Information provided
========================

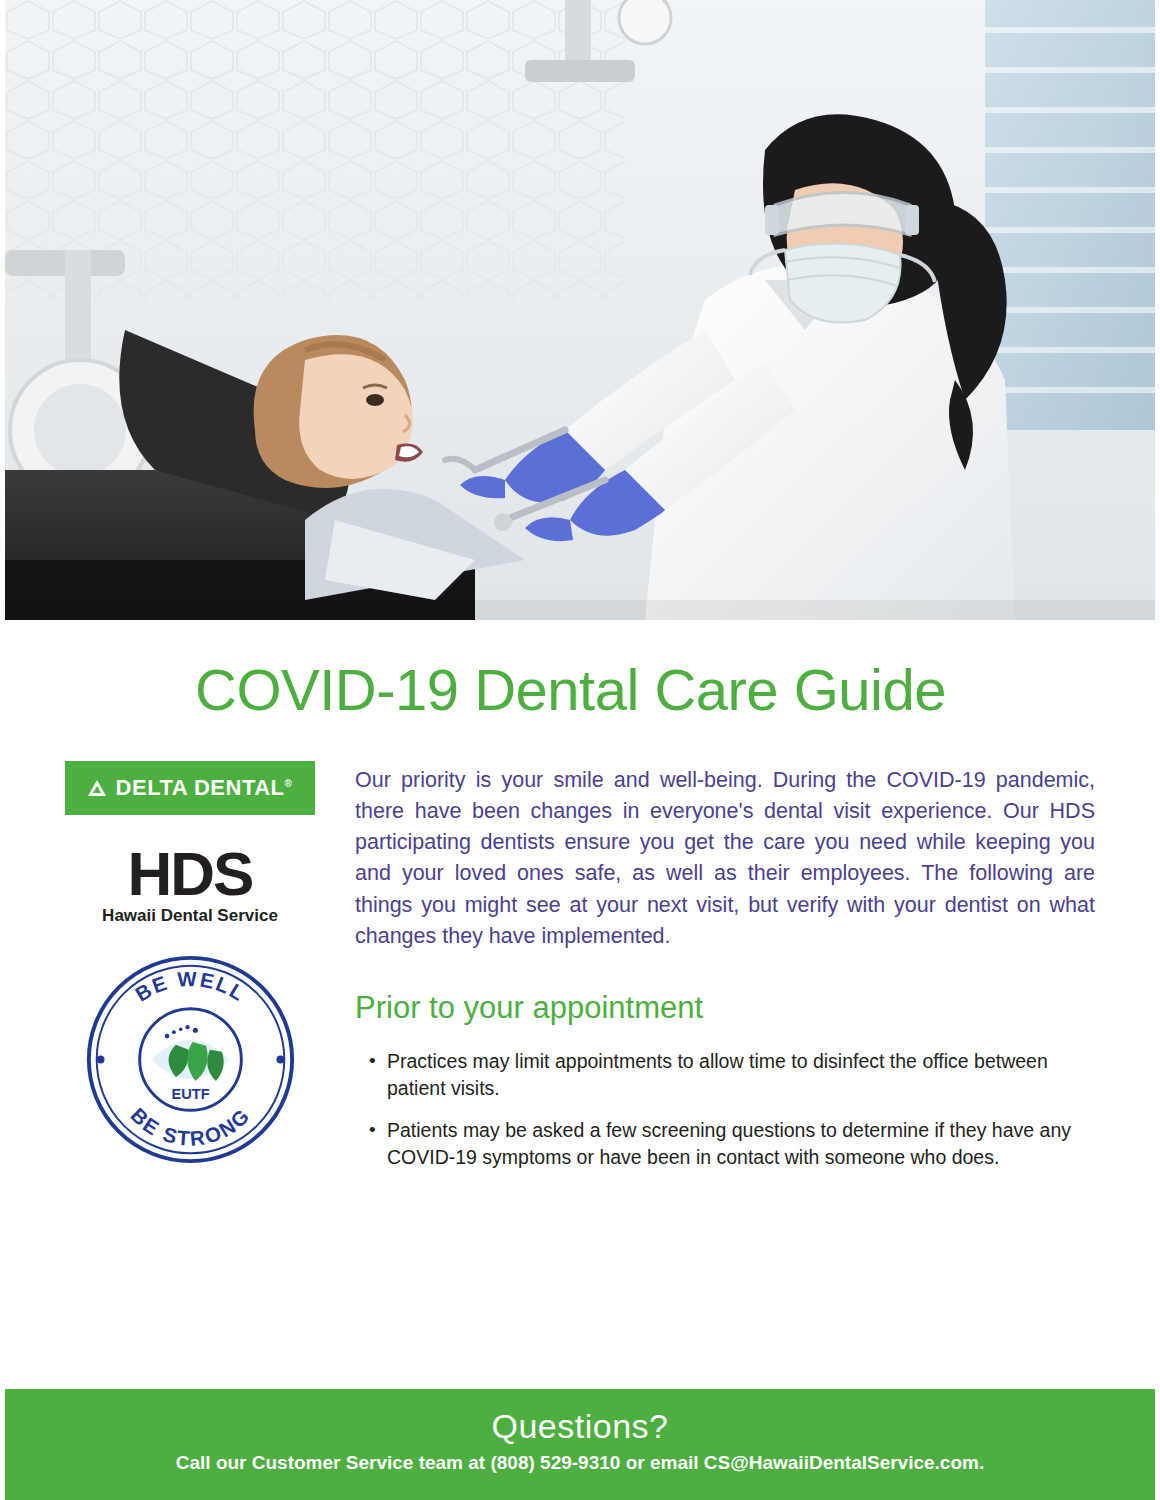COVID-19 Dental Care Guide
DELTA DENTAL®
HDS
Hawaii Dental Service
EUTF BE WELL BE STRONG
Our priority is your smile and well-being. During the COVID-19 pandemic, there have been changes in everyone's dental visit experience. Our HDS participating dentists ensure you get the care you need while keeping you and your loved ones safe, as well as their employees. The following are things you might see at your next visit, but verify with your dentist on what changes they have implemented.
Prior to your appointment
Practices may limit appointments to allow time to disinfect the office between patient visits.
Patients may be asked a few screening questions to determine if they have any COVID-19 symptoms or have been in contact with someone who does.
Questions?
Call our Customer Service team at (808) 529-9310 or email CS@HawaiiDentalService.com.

========================

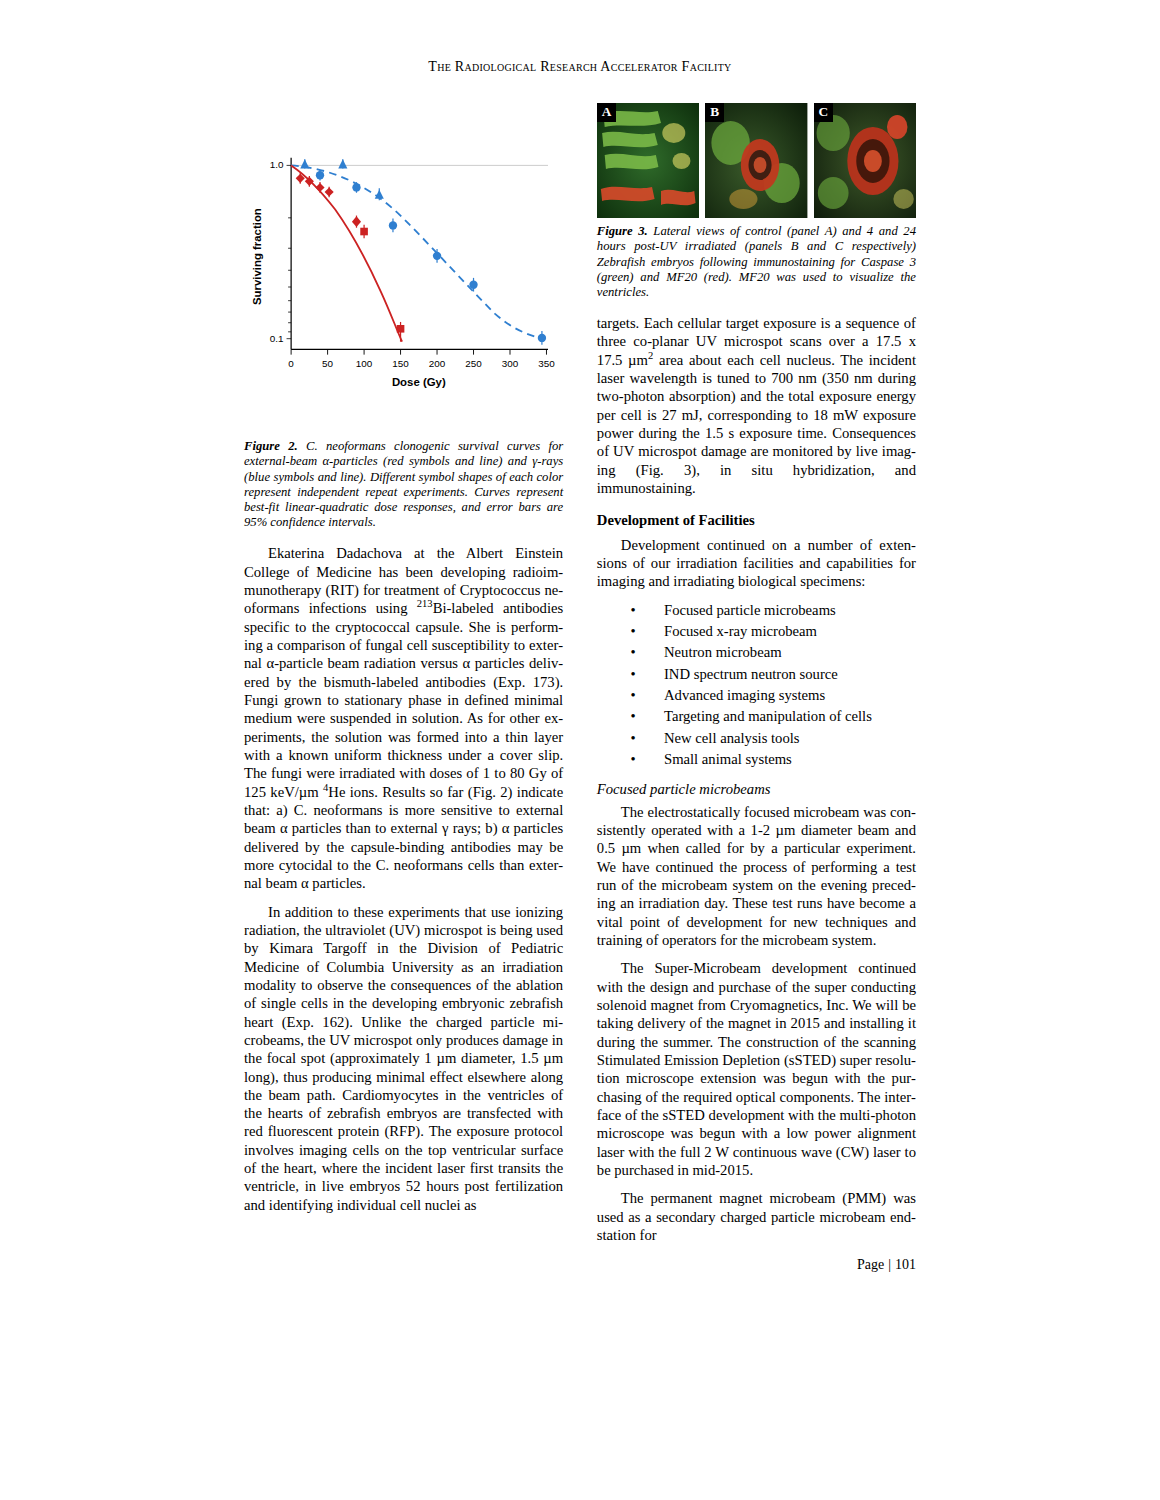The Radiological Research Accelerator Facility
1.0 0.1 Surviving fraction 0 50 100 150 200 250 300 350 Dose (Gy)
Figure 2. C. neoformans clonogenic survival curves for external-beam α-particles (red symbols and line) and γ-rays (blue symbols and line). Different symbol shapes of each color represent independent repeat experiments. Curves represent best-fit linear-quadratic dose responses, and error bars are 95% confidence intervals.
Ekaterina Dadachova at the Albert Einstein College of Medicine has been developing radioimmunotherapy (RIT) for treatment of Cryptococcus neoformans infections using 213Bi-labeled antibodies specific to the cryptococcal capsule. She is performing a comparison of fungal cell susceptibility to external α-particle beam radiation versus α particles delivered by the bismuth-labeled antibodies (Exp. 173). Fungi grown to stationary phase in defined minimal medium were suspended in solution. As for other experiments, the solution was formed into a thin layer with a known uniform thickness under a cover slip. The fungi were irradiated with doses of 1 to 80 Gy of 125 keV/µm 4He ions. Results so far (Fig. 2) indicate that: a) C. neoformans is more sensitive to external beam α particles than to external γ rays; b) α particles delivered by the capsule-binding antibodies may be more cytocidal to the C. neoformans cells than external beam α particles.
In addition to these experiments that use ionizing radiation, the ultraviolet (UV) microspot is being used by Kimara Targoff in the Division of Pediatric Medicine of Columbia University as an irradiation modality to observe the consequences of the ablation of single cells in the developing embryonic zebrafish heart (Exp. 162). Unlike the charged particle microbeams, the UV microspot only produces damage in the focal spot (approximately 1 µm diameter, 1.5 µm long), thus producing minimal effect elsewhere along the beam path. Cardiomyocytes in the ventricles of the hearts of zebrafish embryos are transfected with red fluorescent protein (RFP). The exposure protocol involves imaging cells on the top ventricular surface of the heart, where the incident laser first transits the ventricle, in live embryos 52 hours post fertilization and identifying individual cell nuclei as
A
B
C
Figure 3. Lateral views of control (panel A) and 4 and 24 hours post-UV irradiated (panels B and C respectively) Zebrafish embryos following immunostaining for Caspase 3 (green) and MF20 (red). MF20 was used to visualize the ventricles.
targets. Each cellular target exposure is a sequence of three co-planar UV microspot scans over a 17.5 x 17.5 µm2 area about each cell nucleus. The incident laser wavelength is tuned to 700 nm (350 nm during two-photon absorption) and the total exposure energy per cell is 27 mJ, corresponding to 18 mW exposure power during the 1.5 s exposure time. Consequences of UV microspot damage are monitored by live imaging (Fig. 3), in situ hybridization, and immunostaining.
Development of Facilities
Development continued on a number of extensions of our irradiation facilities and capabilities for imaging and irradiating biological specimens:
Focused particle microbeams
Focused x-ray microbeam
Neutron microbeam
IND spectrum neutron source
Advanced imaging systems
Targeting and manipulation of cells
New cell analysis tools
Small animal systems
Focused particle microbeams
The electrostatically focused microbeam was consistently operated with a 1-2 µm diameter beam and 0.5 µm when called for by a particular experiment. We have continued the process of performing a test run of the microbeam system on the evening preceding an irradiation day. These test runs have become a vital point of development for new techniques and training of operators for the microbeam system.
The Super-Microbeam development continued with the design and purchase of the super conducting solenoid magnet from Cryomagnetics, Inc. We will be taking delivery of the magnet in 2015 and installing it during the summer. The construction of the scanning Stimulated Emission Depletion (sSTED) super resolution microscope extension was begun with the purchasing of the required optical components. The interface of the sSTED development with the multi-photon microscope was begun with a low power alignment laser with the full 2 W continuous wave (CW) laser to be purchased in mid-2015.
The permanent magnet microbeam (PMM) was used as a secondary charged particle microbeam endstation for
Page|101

========================

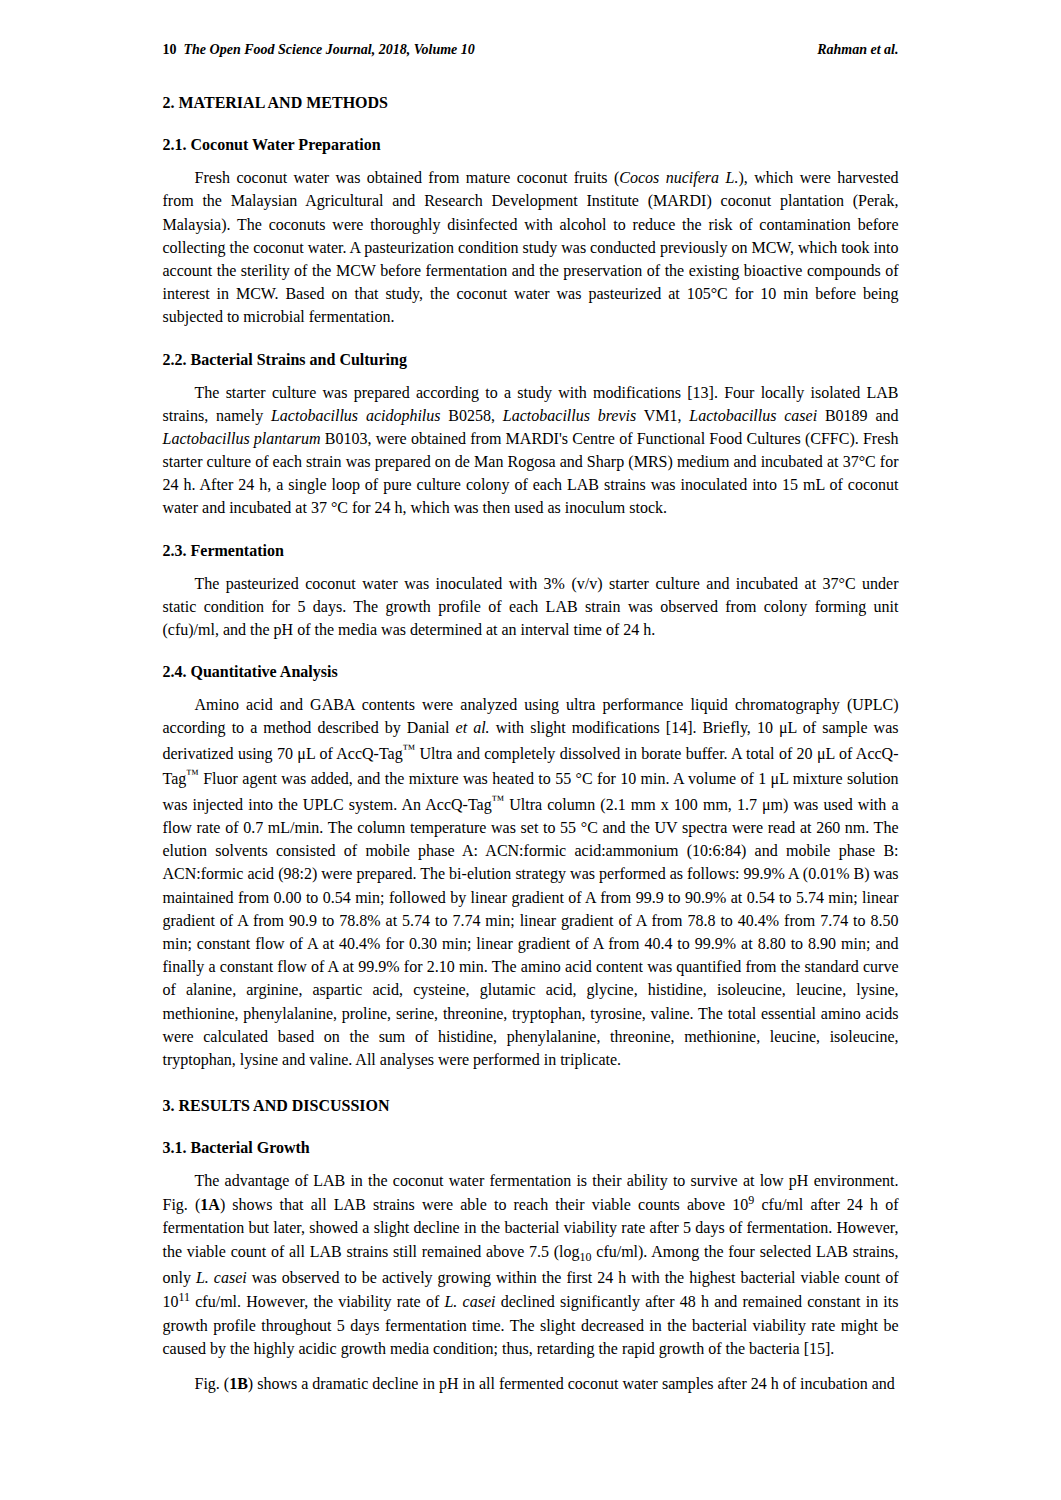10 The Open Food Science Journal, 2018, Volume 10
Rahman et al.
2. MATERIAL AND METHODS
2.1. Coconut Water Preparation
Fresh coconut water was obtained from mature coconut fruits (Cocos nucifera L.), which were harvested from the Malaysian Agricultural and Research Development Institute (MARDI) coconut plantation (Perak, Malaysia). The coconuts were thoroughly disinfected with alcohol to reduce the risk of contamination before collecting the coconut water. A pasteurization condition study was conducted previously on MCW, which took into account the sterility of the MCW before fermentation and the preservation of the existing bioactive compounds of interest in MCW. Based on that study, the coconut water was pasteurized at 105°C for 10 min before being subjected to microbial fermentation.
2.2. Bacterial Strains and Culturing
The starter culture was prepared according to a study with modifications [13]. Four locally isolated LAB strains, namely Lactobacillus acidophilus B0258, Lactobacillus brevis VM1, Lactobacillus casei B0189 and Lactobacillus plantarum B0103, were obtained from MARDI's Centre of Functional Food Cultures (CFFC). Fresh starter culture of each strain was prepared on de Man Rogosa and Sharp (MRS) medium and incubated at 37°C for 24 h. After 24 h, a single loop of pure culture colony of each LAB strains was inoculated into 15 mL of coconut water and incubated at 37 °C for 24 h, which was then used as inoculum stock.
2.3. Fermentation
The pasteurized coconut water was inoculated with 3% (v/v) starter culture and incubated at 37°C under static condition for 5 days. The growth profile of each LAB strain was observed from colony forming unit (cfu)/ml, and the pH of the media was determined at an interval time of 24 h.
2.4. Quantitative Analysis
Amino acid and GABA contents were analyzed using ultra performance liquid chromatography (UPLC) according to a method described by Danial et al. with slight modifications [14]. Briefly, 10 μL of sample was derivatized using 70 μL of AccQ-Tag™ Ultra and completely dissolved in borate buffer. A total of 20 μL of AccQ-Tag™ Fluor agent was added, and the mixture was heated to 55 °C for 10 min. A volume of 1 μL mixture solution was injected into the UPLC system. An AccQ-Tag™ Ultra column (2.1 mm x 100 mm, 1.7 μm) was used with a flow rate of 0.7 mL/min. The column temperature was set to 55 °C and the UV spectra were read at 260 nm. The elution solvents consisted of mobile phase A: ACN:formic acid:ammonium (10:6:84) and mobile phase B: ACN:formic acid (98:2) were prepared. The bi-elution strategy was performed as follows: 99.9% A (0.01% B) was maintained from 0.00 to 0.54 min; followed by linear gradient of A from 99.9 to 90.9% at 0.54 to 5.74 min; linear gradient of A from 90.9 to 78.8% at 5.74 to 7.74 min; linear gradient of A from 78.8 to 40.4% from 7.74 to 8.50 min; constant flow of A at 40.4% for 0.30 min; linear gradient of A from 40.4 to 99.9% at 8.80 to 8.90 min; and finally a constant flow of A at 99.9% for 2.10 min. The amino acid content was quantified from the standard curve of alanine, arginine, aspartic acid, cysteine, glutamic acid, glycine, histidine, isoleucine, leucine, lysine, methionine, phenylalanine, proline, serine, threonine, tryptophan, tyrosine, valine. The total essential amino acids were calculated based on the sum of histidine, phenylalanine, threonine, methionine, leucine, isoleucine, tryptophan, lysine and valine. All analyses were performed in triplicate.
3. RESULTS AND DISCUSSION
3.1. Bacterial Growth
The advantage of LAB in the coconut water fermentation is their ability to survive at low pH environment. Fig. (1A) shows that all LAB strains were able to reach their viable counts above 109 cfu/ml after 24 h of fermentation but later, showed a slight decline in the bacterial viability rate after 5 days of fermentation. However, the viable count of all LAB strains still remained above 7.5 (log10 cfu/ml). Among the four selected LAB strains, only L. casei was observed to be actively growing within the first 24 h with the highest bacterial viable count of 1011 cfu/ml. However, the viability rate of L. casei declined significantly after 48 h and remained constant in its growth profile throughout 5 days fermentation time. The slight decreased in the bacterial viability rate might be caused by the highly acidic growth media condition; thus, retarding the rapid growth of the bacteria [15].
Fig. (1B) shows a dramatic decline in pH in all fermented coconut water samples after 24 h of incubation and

========================

Instructions for the task
The expected answer is an exact copy of the lines above, beginning at the line with "2.2. Bacterial Strains and Culturing" and ending at the line with "The starter culture", with both ends in.

Answer below
2.2. Bacterial Strains and Culturing
The starter culture was prepared according to a study with modifications [13]. Four locally isolated LAB strains, namely Lactobacillus acidophilus B0258, Lactobacillus brevis VM1, Lactobacillus casei B0189 and Lactobacillus plantarum B0103, were obtained from MARDI's Centre of Functional Food Cultures (CFFC). Fresh starter culture of each strain was prepared on de Man Rogosa and Sharp (MRS) medium and incubated at 37°C for 24 h. After 24 h, a single loop of pure culture colony of each LAB strains was inoculated into 15 mL of coconut water and incubated at 37 °C for 24 h, which was then used as inoculum stock.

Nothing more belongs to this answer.